City Council Bypasses State Senate to Get Speed Cameras Turned Back On
Aug. 30, 2018, 10:33 a.m.
The legislation not only reactivates the existing 140 cameras near schools, but allows the city to double the number of cameras and extend the hours in which they're allowed to operate.

City Council Speaker Corey Johnson hugs a safe streets advocate on Tuesday during an emergency Transportation Committee hearing on speed cameras.
In an emergency session Wednesday, the New York City Council passed a school speed camera bill, which not only reactivates the existing 140 cameras near schools, but allows the city to double the number of cameras and extend the hours in which they’re allowed to operate.
The bill, which passed 41-3, relies on a unique partnership between Mayor Bill de Blasio and Governor Andrew Cuomo to function.
On Monday, Cuomo declared a State of Emergency, on grounds that not having cameras up and running would be a threat to public safety. The governor’s order allows the city’s Department of Transportation to access DMV records and issue tickets, something the previous state bill, which was signed in 2014 and expired in July, made possible.
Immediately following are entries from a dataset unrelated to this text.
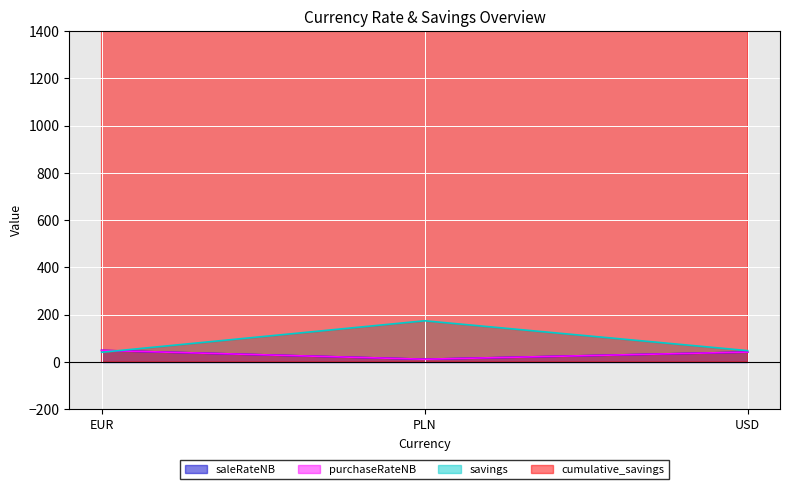

What are all the series names shown in the legend?

saleRateNB, purchaseRateNB, savings, cumulative_savings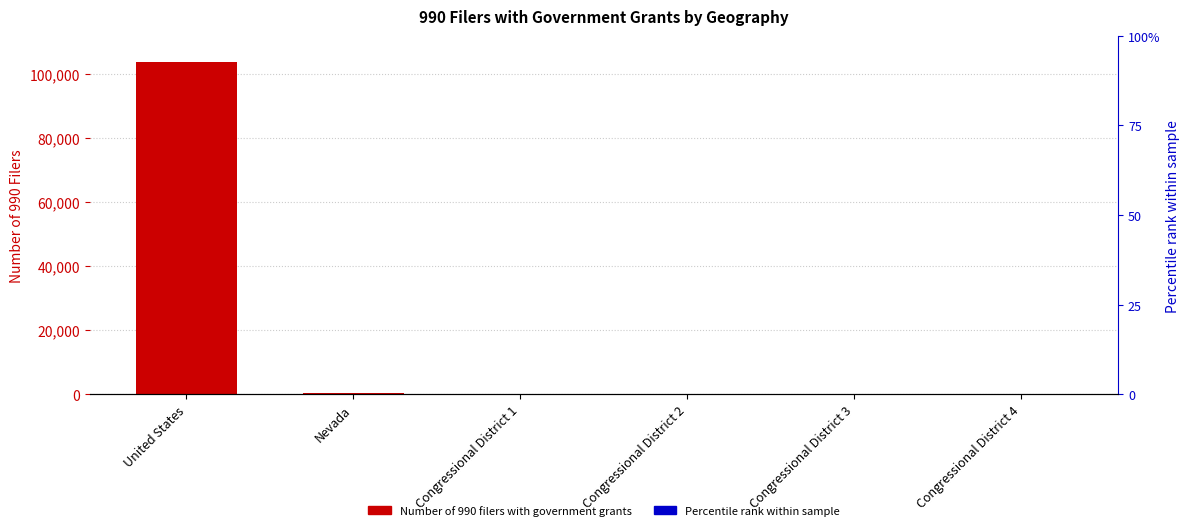

Approximately how many times larger is the value at Congressional District 2 compared to Congressional District 4?

2.5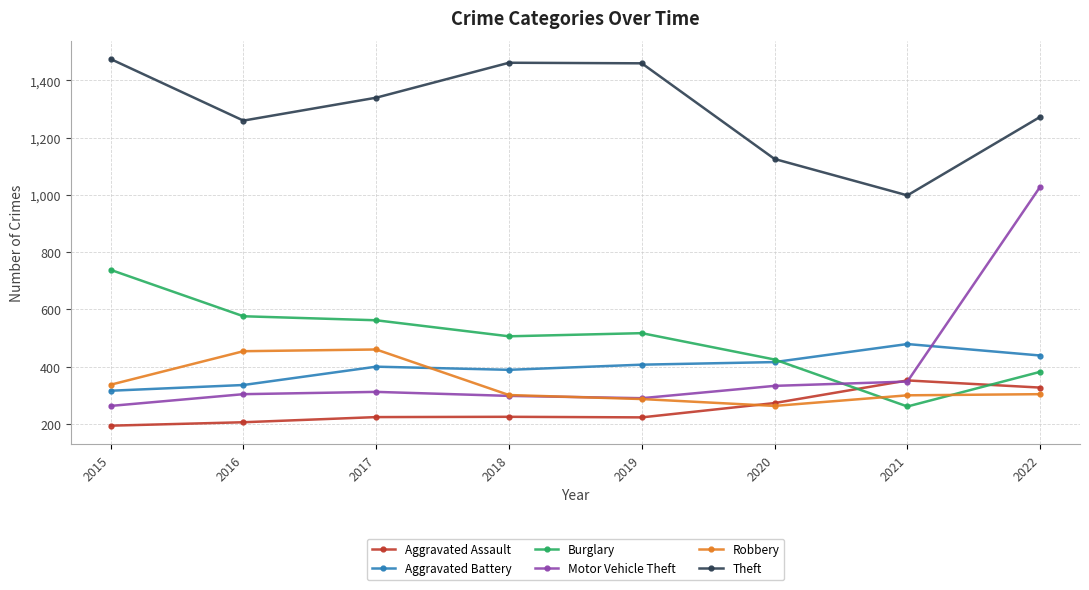

How many values in the Aggravated Assault series are below 225?

4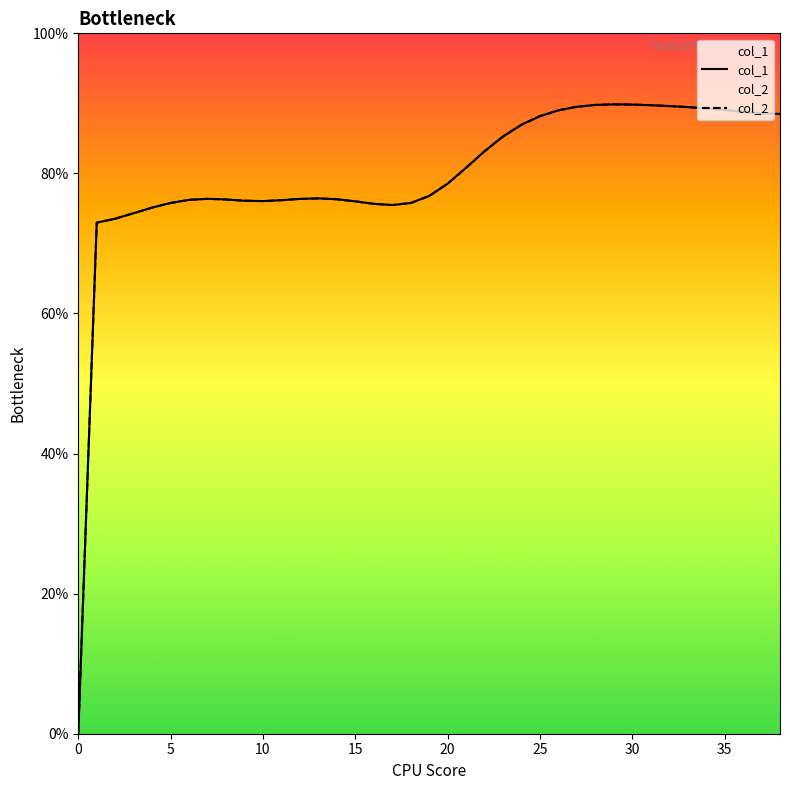

Between 24 and 34, which series saw the biggest shift?

col_1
While the governor normally declares a state of emergency when there's a natural disaster, a hurricane, flooding, or a snow storm, he’s been taking an expansive view of the term “emergency” of late. Last year he said the MTA was in a state of emergency, which gave the agency the ability to bypass the usual process for getting contracts for projects. This has been renewed in perpetuity and some MTA board members are questioning when that will end.
For his part, Mayor de Blasio agreed to waive the normal “aging” period for city bills from eight days to five, so the cameras could be functioning by September 5th, when school begins.
"We personally spent a lot of time figuring this out," Cuomo said about working with de Blasio.
Not all council members were on board with the bill. Staten Island Councilmen Joe Borelli and Steven Mateo voted against the bill. As did Councilman Kalman Yeger, who represents the driver-heavy neighborhoods of Midwood and Borough Park.
“I don’t vote for measures I don’t believe are within our legal authority to do. This is such a measure,” Yeger told the council. “96 hours ago and for the last 15 years prior thereto it was never thought this body had the right to do this.”
State Senator Marty Golden, who tried pushing his own bill last session which would’ve phased out the speed cameras all together over six months in favor of more stop signs and traffic lights, also questioned the legality of the council’s move.
“The Executive Order allowing the City Council to circumvent the Legislature is likely in violation of State Law,” Golden wrote in a statement. “There will be a ticket issued, and someone will sue saying it is illegal. The State will lose, there will be confusion, and that will cause distraction to the fact our children will still not have the protection of speed cameras.”
Attorney and safe streets advocate Steve Vaccaro, who helped the City Council draft its bill, disagrees.
3/13 Under Section 1642, among the areas where NYC has full authority to legislate are “use of [streets] by pedestrians,” “regulation of …the use of traffic lanes”:, and “right of way of vehicles and pedestrians.”
— Vaccaro & White (@BikeNYCLaw) August 28, 2018
The State Senate has argued all summer that if the Assembly had simply passed a bill to renew the program, rather than expand it, it would’ve passed that bill.
“Democrats can be self-congratulatory, but the public should know that their Governor, Mayor, Assembly Speaker and City Council Speaker failed to do as much as pick up the phone to call the Senate Majority to keep the cameras on,” Candice Giove, a spokesperson for the State Senate Republicans wrote to Gothamist/WNYC.
She argued that instead of repeatedly saying “the Senate will have blood on their hands” leaders should have done more to reach out to the Senate.
Senator Simcha Felder, who was seen as holding up a vote on the Assembly’s bill, has repeatedly refused to comment all summer on the speed camera bill. "I'd be open to seeing whether you like chocolate cake, for delicious chocolate rugelach," he told WNYC this summer when pressed on the issue.
Governor Cuomo never officially called an emergency session to vote on the Assembly’s bill—later saying it'd just be a” clown show” and that the Senate would gavel in and gavel out without voting. So he bypassed the entire process altogether.
Now he must renew his emergency order every 30 days for the whole scheme to work.
Cuomo, Johnson, and de Blasio also agree on one thing; the Senate should just pass the Assembly’s bill.